→ What to produce
Please report, as a single number, how many lines in the entries include the string "bedroom".
*** Records shown ***
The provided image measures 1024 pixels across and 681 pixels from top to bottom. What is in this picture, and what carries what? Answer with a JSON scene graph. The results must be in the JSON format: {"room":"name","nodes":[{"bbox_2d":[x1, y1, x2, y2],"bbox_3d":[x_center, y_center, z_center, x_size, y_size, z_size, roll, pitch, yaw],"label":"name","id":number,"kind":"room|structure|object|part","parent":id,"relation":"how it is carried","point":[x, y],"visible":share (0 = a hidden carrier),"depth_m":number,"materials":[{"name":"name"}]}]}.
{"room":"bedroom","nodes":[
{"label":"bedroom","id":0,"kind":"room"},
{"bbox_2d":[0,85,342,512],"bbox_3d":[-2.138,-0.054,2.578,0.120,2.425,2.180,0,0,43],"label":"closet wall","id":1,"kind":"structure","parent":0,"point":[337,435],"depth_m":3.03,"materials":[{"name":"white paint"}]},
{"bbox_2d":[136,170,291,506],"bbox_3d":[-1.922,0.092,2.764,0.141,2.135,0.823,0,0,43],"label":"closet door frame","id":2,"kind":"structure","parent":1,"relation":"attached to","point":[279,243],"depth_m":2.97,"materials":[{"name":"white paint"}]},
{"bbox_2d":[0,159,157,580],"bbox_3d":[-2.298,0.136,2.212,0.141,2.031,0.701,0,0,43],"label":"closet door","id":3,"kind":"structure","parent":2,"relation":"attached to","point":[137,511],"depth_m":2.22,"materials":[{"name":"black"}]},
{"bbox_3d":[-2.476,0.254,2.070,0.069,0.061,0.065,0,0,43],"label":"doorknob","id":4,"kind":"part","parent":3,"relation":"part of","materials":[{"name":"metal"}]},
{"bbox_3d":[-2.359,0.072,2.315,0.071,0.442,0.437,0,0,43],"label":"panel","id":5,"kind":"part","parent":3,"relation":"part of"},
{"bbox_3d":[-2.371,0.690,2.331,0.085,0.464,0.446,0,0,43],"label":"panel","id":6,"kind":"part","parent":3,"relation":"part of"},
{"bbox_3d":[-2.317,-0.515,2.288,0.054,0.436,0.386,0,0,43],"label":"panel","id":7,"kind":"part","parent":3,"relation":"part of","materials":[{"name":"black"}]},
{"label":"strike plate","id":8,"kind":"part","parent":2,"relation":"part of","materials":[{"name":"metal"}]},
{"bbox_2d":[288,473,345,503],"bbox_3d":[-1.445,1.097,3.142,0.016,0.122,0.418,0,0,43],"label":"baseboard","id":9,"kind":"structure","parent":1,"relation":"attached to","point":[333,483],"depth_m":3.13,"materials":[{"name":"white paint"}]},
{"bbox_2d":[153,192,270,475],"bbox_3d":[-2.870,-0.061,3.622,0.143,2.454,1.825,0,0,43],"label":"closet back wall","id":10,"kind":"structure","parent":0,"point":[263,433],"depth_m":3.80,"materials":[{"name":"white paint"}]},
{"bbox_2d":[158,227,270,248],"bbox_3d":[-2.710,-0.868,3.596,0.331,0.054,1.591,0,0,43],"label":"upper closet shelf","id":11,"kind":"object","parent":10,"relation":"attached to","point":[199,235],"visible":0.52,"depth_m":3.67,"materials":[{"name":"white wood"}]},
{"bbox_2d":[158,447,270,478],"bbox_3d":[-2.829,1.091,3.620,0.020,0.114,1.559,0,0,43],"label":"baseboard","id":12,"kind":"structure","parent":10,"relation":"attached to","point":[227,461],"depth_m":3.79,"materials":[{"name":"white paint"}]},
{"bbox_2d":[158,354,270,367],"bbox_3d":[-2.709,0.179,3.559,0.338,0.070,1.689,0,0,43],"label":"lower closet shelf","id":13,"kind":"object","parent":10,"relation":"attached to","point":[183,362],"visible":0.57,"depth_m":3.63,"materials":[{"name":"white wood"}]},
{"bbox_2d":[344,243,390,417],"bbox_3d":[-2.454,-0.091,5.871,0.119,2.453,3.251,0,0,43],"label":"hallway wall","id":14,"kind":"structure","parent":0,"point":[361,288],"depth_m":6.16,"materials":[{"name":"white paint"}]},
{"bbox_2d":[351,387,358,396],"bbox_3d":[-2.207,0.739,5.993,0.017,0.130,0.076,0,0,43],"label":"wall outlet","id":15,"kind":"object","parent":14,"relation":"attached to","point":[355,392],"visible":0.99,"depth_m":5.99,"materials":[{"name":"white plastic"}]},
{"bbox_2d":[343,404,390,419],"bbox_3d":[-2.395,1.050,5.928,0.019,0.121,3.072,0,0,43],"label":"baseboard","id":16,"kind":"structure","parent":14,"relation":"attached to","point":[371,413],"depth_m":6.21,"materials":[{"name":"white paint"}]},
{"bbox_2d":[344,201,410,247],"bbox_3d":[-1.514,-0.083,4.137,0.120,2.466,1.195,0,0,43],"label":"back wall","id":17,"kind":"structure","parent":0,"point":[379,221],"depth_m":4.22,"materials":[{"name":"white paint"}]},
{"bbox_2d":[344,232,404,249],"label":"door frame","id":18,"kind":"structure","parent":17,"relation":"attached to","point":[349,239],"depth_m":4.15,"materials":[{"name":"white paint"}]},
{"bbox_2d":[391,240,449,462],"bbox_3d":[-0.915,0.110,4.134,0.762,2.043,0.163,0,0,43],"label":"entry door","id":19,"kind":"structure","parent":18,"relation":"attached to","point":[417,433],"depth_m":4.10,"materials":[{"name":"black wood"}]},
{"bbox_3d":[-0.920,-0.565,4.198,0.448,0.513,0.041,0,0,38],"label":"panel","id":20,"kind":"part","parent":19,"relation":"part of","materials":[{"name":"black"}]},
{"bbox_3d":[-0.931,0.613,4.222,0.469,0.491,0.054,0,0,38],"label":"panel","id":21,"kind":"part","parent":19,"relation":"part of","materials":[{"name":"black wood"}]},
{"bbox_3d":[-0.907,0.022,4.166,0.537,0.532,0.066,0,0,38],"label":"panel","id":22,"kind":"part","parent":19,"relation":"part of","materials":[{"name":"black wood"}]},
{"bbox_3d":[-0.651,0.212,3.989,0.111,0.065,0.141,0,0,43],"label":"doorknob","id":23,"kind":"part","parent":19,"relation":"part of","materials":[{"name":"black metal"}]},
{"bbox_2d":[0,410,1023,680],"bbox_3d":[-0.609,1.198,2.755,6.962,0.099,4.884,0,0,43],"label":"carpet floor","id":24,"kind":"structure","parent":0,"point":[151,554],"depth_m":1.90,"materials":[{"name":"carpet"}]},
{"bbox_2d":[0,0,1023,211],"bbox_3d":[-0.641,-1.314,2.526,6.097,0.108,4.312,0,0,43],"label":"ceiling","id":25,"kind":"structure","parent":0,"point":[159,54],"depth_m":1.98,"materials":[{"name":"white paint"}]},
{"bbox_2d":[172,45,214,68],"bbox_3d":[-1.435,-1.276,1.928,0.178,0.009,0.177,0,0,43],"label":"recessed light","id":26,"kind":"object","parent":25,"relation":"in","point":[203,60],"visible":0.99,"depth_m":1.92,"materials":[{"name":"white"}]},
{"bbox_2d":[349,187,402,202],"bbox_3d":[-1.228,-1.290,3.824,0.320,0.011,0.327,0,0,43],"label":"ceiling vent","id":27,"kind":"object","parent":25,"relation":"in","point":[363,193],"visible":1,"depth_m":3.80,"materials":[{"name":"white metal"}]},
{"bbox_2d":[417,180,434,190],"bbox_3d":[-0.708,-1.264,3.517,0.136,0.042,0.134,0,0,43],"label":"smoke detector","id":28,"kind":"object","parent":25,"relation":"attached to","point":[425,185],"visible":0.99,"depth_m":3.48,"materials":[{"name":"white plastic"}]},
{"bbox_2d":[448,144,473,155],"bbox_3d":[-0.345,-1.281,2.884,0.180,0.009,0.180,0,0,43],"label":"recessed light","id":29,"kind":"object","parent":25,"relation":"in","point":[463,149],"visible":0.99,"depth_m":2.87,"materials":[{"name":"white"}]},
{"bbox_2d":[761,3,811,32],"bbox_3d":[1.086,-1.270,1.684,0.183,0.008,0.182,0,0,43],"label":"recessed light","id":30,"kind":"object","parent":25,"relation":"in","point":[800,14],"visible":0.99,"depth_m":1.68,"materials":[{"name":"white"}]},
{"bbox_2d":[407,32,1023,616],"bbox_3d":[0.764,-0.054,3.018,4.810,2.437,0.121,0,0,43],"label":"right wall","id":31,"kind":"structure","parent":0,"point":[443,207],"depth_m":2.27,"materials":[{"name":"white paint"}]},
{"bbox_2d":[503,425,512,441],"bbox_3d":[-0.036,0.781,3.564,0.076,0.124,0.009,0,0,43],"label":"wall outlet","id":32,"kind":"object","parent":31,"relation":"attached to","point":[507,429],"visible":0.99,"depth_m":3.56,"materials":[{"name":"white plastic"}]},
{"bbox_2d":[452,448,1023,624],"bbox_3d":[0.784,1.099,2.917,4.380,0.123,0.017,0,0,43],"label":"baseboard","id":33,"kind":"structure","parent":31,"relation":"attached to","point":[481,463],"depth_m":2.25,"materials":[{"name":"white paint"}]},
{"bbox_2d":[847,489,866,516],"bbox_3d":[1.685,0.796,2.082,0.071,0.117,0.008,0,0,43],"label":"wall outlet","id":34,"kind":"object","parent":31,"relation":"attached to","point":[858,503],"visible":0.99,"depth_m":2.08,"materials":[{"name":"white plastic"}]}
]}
***
→ Your response
2